Texto para leer
┌────────
Tengo
prohibido por el oficio de periodista el tomarme a mí mismo como
protagonista de mis artículos. Por eso, esto que tienen ante sus
ojos no es un artículo sino unas notas de viaje. Así que no las lean si
no quieren perder el tiempo.
Mientras vuelo a Rusia, mi cabeza, entrenada para cierta forma
de mirar las cosas, piensa en que Moscú es la capital de un país cuya
superficie tiene 34 veces la de España, y es el único del mundo que
se extiende desde el Pacífico Occidental a uno de los mares europeos,
el Caspio. La primitiva economía agraria de la que vivían sus
pueblos no gozaba de ninguna de las ventajas medioambientales que
disfrutaron los pueblos de Europa occidental en sus desarrollos
más primerizos.
El
país comprende centenares de grupos étnicos y lenguas, así como
riquezas naturales inmensas. Se trata de una comunidad estatal que
apenas empezó a darse formas estables en el siglo XV, desplazando la
hegemonía de Ucrania, al que siguieron otros tres siglos de expansión
territorial y conquista de pueblos con otras lenguas, otras religiones:
un territorio extenso y despoblado que no se podía mantener unido más
que con mano fuerte.
Unos arquitectos italianos, a finales del siglo XV, ayudaron a Iván
IV el Terrible a defender lo suyo con la fortificación moderna, y
someter a los otros con la artillería y la caballería.
También llegó la lenta incursión del reino de Rusia en el sistema
europeo: en las regiones bálticas contra polacos, lituanos, suecos y
teutones, y en el sur contra los turcos. El momento fundacional de la
Rusia moderna, sin embargo, se da cuando un zar clarividente ve la
inferioridad técnica y cultural de su pueblo vis a vis los de Europa
Occidental. Pedro I marcha a Holanda a trabajar en sus astilleros, y
aprende técnicas útiles a sus planes de dar una buena lección a los
enemigos que se oponen a la expansión de Rusia.
└────────
Datos proporcionados
┌────────
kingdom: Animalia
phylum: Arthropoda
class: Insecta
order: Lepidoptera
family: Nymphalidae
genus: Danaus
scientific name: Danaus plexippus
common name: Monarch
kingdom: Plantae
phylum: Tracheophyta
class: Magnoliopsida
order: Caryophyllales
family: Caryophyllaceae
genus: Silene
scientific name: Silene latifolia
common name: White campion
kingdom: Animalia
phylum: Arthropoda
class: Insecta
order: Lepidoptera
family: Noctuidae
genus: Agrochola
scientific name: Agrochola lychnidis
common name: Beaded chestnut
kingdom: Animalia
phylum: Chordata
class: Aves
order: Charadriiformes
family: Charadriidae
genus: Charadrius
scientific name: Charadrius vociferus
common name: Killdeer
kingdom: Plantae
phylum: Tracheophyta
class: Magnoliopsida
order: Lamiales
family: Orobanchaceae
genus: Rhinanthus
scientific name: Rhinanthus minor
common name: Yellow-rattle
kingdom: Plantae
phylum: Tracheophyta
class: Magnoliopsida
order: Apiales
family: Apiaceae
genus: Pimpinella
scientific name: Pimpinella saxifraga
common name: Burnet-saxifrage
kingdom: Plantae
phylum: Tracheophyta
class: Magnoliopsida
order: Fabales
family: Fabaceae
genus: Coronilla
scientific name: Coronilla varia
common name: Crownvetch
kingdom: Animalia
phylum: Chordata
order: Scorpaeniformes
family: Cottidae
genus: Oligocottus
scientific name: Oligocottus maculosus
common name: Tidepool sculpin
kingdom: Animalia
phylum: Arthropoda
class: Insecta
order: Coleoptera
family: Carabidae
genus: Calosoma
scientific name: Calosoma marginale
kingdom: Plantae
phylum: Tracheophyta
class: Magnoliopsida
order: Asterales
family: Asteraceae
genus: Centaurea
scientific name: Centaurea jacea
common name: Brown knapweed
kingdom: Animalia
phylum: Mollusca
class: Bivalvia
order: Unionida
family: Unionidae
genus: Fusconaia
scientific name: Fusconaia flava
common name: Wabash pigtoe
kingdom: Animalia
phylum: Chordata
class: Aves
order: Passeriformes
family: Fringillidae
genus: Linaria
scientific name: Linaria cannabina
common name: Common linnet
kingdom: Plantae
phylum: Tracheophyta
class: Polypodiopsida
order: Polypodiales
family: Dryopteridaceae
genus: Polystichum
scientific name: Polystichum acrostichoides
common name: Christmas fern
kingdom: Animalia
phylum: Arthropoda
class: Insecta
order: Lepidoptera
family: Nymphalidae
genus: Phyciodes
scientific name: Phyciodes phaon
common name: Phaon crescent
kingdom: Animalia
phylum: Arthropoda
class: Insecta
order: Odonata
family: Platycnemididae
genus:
└────────
Tareas a realizar
a - Indica si cada afirmación coincide con las notas de viaje sobre Rusia, y cita las palabras del texto que lo deciden: (i) La superficie de Rusia es 34 veces la de España. (ii) Pedro I fue a Inglaterra a trabajar en sus astilleros. (iii) El autor presenta lo que escribe como un artículo.
b - Según las notas de viaje sobre Rusia, ¿en qué siglo empezó la comunidad estatal rusa a darse formas estables?
c - Prosigue las notas de viaje sobre Rusia a partir de su última frase.

Problemas resueltos
a -
(i) Sí: "cuya superficie tiene 34 veces la de España".
(ii) No: "Pedro I marcha a Holanda a trabajar en sus astilleros".
(iii) No: "esto que tienen ante sus ojos no es un artículo sino unas notas de viaje".

b - En el siglo XV.

c -
Lo consigue sobre un
reino tras otro. Desde entonces los zares son autócratas ilustrados, la
fórmula que les permitirá medirse de forma competente con las potencias
occidentales. Y aunque los bolcheviques destruyeron aquel sistema de
tanto éxito, la fórmula autocrática y el desarrollo técnico permitieron a
la Rusia soviética renacer y llegar en 1945 a dominar la mitad
oriental de Europa.
La Rusia de Putin ha reconstruido las herramientas más obvias del
poder: el militar, que había resultado desbaratado tras la crisis de los
Noventa. Aunque la industria y la tecnología se han actualizado, no lo
han hecho lo suficiente para asegurar a su pueblo una economía de
mercado abierta. La autocracia de antaño dejó en herencia el régimen
autoritario de hoy, que puede ser brutal si las circunstancias lo
requieren, pero que garantiza cierto grado de suficiencia para vivir, y
cuenta con la complacencia o indiferencia de la población. La oposición
apenas cuenta.
Acabemos las reflexiones. Ahora toca Moscú.
Primera sorpresa: desde el aeropuerto de Sheremetshevo al hotel en el
centro, hora y media de taxi. Colosales atascos en todas las anchas
avenidas. Espectáculo urbano sorprendente: todas las casas, de todas las
avenidas, tienen sus fachadas armoniosamente iluminadas, como por orden
de un comité central empeñado en la belleza urbana.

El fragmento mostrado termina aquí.